Structured long-term monitoring is essential for this prepubertal patient to track potential disease progression. Regular serial assessment of body composition and glycemic metabolism is recommended alongside annual endocrine surveillance, with focused hypothalamic–pituitary–gonadal axis evaluation starting in pre-adolescence to screen for pubertal-onset WTS features. Orthopedic follow-up is required to monitor scoliosis progression, while annual developmental and behavioral assessments track long-term functional outcomes.
This single case study has inherent limitations. It cannot fully define the phenotypic spectrum of LAS1L-related disease or establish definitive genotype–phenotype correlations. Furthermore, in vitro functional assays do not completely recapitulate human in vivo pathophysiology. Larger cohort studies are necessary to refine genotype–phenotype relationships and characterize the natural history of LAS1L-associated disorders.

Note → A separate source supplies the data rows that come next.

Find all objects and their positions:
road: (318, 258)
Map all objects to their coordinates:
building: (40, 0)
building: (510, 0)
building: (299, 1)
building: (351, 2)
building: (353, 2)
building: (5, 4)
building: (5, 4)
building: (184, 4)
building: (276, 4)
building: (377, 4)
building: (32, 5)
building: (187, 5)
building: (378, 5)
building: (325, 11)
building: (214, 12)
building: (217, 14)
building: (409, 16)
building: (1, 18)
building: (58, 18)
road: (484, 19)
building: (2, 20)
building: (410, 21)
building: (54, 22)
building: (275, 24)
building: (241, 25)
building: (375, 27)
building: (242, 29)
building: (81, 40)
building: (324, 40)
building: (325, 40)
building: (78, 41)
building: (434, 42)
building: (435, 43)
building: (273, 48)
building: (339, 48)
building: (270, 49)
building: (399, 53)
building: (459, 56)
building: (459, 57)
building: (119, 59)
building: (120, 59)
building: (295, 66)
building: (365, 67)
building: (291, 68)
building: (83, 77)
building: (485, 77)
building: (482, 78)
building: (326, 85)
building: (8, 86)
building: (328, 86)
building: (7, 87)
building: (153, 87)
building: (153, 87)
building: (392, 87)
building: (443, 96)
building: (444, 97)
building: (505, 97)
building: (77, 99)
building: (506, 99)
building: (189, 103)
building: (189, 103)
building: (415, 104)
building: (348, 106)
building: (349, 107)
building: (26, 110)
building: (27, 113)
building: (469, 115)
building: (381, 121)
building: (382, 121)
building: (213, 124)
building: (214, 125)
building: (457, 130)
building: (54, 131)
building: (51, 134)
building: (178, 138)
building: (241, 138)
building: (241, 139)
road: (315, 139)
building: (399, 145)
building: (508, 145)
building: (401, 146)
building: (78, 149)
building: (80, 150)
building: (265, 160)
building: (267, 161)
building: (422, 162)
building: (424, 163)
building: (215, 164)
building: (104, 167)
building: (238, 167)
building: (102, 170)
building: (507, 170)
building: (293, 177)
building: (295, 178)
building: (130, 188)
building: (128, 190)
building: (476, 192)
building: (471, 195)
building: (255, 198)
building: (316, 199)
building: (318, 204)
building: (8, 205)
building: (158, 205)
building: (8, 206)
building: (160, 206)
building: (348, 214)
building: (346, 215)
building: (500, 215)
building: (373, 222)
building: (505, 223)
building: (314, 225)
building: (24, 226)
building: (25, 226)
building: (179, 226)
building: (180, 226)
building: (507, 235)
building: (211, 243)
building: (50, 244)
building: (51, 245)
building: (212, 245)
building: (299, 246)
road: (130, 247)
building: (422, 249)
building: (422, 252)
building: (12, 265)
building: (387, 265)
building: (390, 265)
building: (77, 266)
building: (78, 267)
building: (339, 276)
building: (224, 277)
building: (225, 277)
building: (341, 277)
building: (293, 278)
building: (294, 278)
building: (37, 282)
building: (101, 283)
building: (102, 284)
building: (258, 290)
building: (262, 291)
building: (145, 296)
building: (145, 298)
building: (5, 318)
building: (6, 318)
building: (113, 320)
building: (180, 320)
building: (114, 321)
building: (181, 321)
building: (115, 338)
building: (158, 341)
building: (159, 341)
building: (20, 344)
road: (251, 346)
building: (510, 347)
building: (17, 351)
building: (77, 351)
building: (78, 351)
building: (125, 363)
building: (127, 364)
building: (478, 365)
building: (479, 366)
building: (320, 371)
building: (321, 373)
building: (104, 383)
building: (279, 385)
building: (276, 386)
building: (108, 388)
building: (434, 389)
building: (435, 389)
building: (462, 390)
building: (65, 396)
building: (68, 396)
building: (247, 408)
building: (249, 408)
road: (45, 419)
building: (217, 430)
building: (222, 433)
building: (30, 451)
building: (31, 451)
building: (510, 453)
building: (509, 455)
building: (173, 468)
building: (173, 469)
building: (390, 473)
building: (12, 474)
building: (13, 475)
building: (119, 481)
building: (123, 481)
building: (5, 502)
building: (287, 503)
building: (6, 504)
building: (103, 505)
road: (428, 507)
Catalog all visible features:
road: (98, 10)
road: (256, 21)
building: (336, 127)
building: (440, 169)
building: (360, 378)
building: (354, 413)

Overall, this partial loss of function LAS1L variant illustrates possible residual ribosomal protein function drives intermediate, mild phenotypes within the ribosomopathy spectrum and emphasize the necessity of individualized clinical assessment and long-term multidisciplinary monitoring for all patients with LAS1L-related disorders, including non-classic presentations of LAS1L-related WTS.